The other day I told a friend I might be in Gothenburg for a concert; she asked me what show, knowing full well she would have no idea who it was because she is just not into following music. It defies all logic for her – and for many of my friends – that I can put together a mix of music several times a year with so many things they have never heard of.

But for me I can’t say I think I would be living without constantly seeking out new music. To fully live life, it needs a soundtrack.

The lover
I do not love easily or often. When I do, on these rarest of occasions, I know it. I know I love and there are no questions or doubts about the feeling or what it is or what it means. (Does it mean there is no fear? Of course not. But there is no doubt whatsoever about what the feeling is.) When I love truly and deeply, pulled by an undeniable force that I can’t control, I would go to the ends of the earth. Despite my infamous insular, self-driven and independent nature, I am, by love, transformed to become expansive in my inclusion of the person I love, inviting them to also inhabit the world we create together – a person for whom I would go anywhere, do almost anything and defend, support and love through dark and light, bad and good. This all-encompassing approach should make it clear why I don’t and can’t feel this way about just anyone (as much as I simultaneously revile and admire people who think they fall in love with every person they meet – the whole thing must be very easy for them. Not to be dismissive, of course).

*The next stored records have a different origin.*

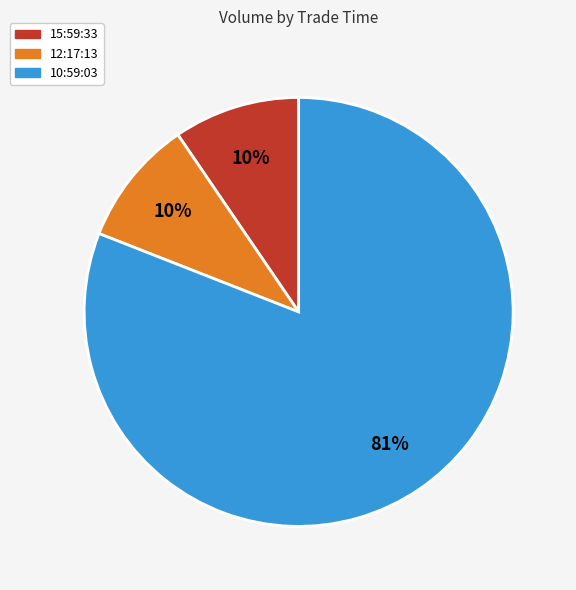

Does 10:59:03 represent more than half of the total?

Yes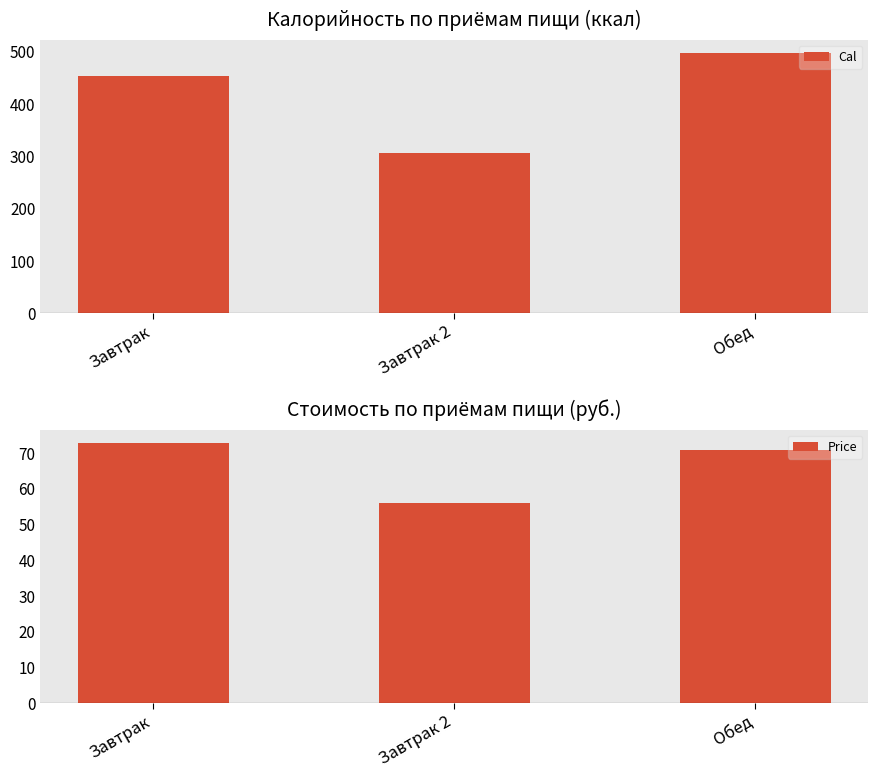

Between Завтрак 2 and Завтрак, which is larger?

Завтрак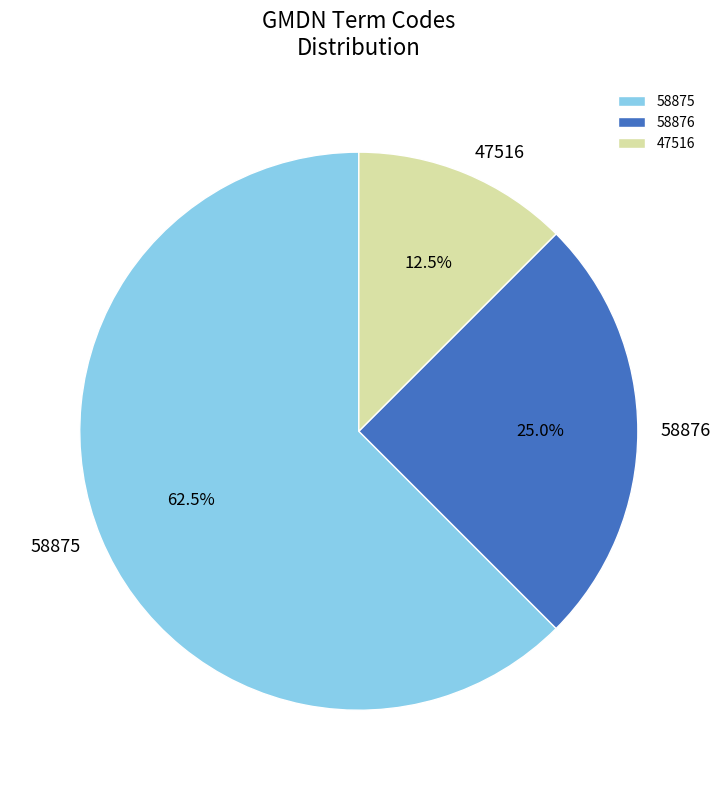

How many slices are in this pie chart?

3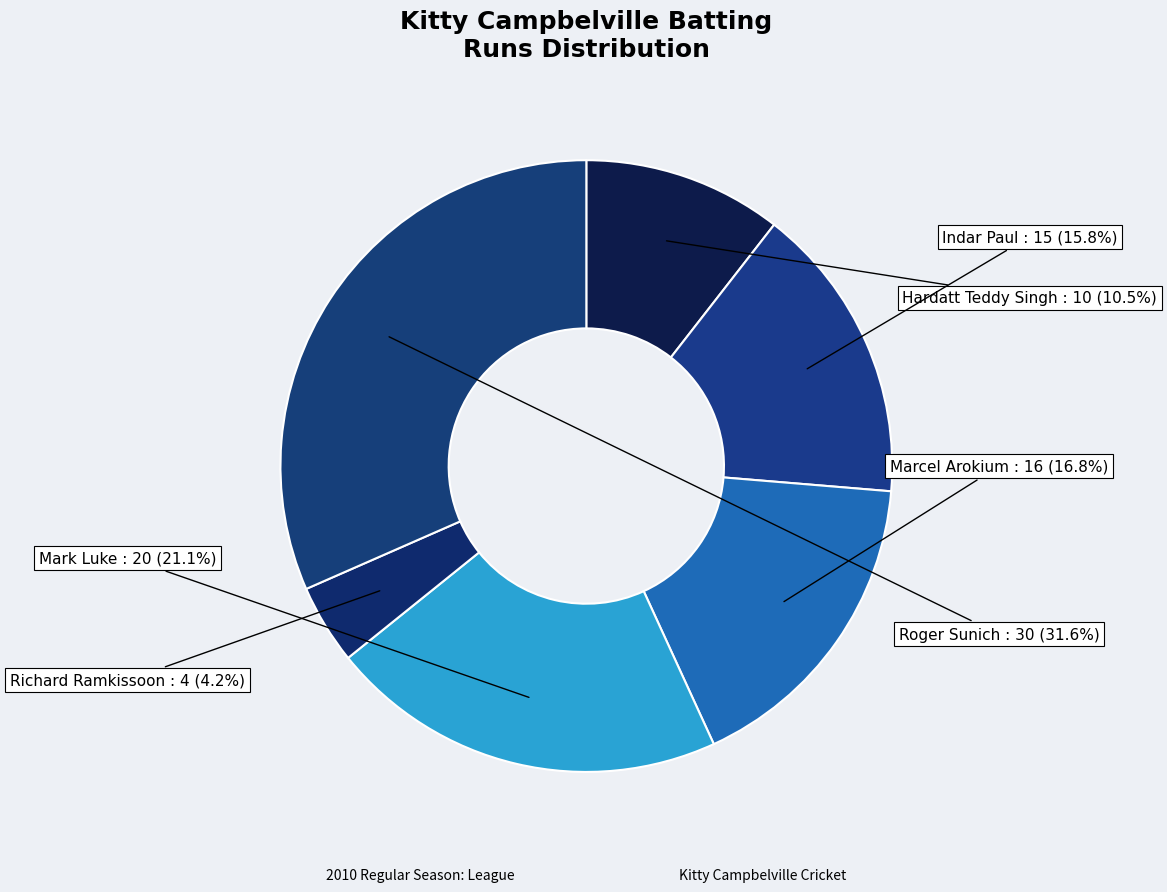

Count the number of slices in the pie.

6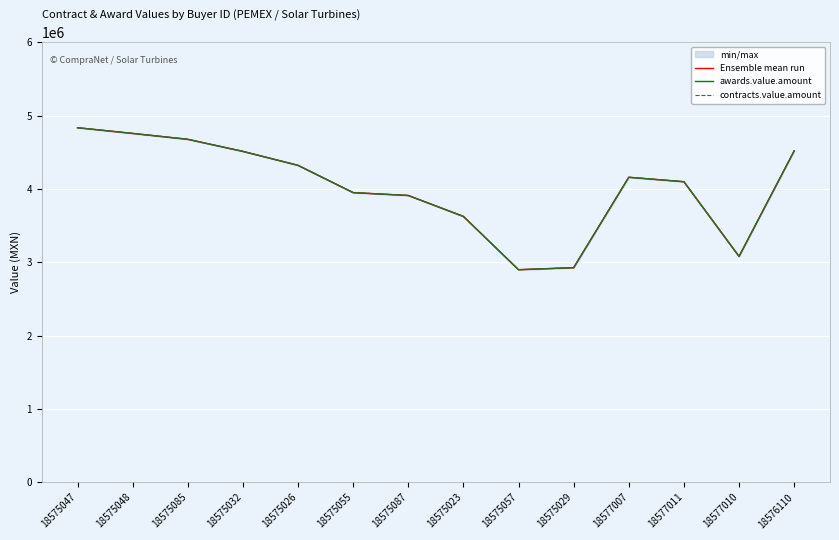

Where does the awards.value.amount series first go above 4159444?

18575047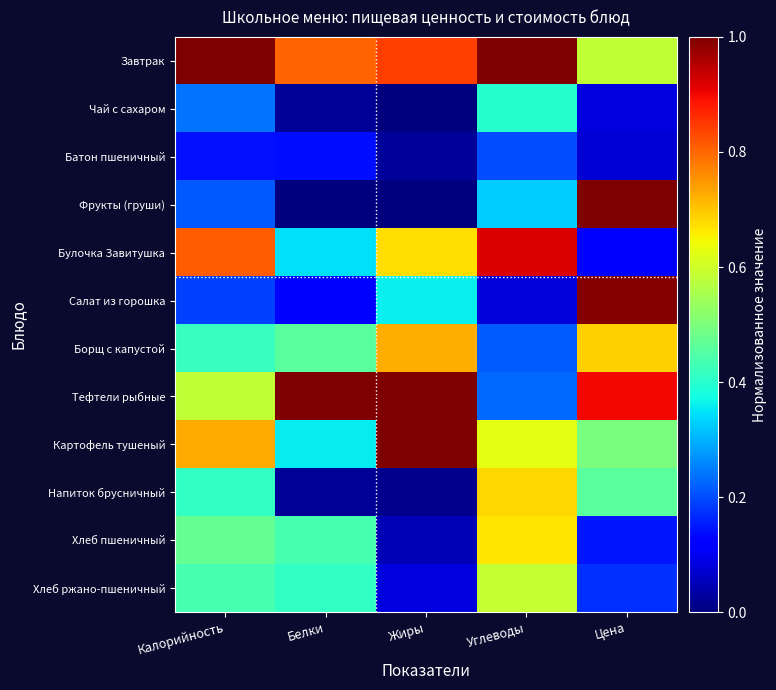

Between Калорийность and Белки, which series saw the biggest shift?

Булочка Завитушка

It happens that this infernal New Age book I recently read (yes, I keep referring back to it) described well how I might describe it. In addition I would say that love is… or, maybe no, not love, but lovingactive loving – is fundamentally a conversation. A conversation that goes on, lingers, does not end, that continues even in silence.

“…the value and process of soulful romance rests in what he calls radical conversation, in which one intends, continuously, to discover more and ever more about oneself and the other. Through such an exchange between two mysteries, one draws nearer to the central mystery of life.

Loving the otherness of the partner is a transcendent event, for one enters the true mystery of relationship in which one is taken to the third place – not you plus me, but we who are more than ourselves with each other.”

“Radical conversation has emotional, imaginal, sexual and spiritual dimensions as well as verbal ones. And the conversation is approached not only with skill and intent but also with innocence and wonder. Neither the other nor the self is a fixed thing. The bottom is never reached. One hopes to be forever surprised.

But of course it’s not all delight and ease. Far from it. We are constantly discovering how we project our shadow – both its light and dark aspects – onto each other. The dance of soulful romance always includes owning back those projections and transferences. Our relationship will expose all the places we are emotionally blocked, blinded, wounded, caged, protected, or otherwise limited.” -Bill Plotkin, Soulcraft

Does this mean no doubts ever creep in? No. But they don’t negate, erase, eliminate or diminish the underlying feeling or its strength.

Doubt’s a constant stream of questions (these don’t all apply to me; just a generic list): Am I rebounding? Am I clear-headed enough to embark on something significant? Am I repeating the exact same pattern that got me into a long and one-sided love affair from years ago? Am I ready for this? Or, for example, as one friend pointed out about people ending long relationships and possibly heading into new ones, have they really grappled with the question, “Who am I outside the old/long relationship?”

Yes, questions and doubts because that is what it is to interact and be with those with whom we are in love: to shut out the noise of too many superfluous questions and practicalities, all of which do not matter at the core of it all, and to find a place together (emotionally more than physically) that is both centered and calm at the same time as setting you alight and keeping you deeply rooted in the moment, wanting more but being content all at once.

At the core of it all, I will still live fully. I am fully alive. And I love. And I know I love.